Avalokiteshvara Padmapani – The "Lotus Bearer"
  See it in the Museum
India and Nepal
Orientation 4
Display 6

ABS 123

 Code: ABS 123

  Country: Nepal

  Style: Early Malla Period

  Date: 1250 - 1350

  Dimensions in cm WxHxD: 8.1 x 23 x 5.8

  Materials: Gilt copper

Avalokiteshvara Padmapani (tib.: Chagna Padmo) is the one of the most revered bodhisattvas in Mahayana Buddhism. He is standing in a gracefully inclined attitude on an oval pedestal. His right hand is extended in the gesture of charity (varada-mudra), and the left hand originally held the separately cast stalk of the lotus (padma) blossoming at his left shoulder. Avalokiteshvara is clad with a cloth (dhoti) tied around his waist with a belt with folds falling down at the front, and a sash is tied around his hips.
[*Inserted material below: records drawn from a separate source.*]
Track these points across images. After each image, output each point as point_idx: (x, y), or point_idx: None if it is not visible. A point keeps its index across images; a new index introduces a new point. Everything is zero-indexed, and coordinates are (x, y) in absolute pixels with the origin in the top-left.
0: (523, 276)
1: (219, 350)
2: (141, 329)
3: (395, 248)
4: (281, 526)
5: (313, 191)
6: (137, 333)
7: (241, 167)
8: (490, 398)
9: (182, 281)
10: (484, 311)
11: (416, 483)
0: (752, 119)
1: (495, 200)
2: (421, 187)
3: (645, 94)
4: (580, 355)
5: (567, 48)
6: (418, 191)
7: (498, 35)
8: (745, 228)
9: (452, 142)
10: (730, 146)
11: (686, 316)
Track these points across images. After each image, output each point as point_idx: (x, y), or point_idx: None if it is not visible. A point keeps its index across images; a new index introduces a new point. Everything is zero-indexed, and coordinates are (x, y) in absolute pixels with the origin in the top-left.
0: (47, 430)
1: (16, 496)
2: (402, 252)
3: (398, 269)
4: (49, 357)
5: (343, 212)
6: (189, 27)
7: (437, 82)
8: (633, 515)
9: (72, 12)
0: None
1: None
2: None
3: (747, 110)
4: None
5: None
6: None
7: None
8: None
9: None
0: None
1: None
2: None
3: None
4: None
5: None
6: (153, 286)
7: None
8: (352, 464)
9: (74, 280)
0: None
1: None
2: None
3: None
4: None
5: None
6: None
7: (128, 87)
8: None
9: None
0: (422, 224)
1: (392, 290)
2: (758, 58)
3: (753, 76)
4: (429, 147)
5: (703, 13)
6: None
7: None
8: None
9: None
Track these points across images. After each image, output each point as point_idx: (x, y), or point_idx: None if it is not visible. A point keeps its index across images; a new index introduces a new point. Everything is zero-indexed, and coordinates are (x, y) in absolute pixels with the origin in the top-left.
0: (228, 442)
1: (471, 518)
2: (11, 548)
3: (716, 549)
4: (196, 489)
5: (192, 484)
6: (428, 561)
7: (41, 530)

He wears princely ornaments: a crown, a pair of earrings, a necklace and the “investiture with the sacred thread” (upavita)

Bodhisattvas
 are beings that have  generated bodhicitta (mind of enlightenment), and vowed to help all sentient beings until each and every one is free from suffering. Bodhisattvas can live incarnated in this world or dwell in a subtle body in the realm of sambogakaya, where they can be reached through meditation. Bodhisattvas are also named “the Buddhas lions”. Bodhisattvas put into practise the six basic paramitas(virtues): charity, morality, patience, effort, concentration and wisdom (dana, sila, ksanti, verya, dhyana and prajna) and the four paramitas which derive from the basic ones: skillful means, vows, power and knowledge (upaya, pranidhana, bala and jnana). Among the many, there are eight great or divine bodhisattvas. In the Nispanna Yogavali of Mahapandita Abhayakara Gupta three sets of sixteen bodhisattvas are mentioned.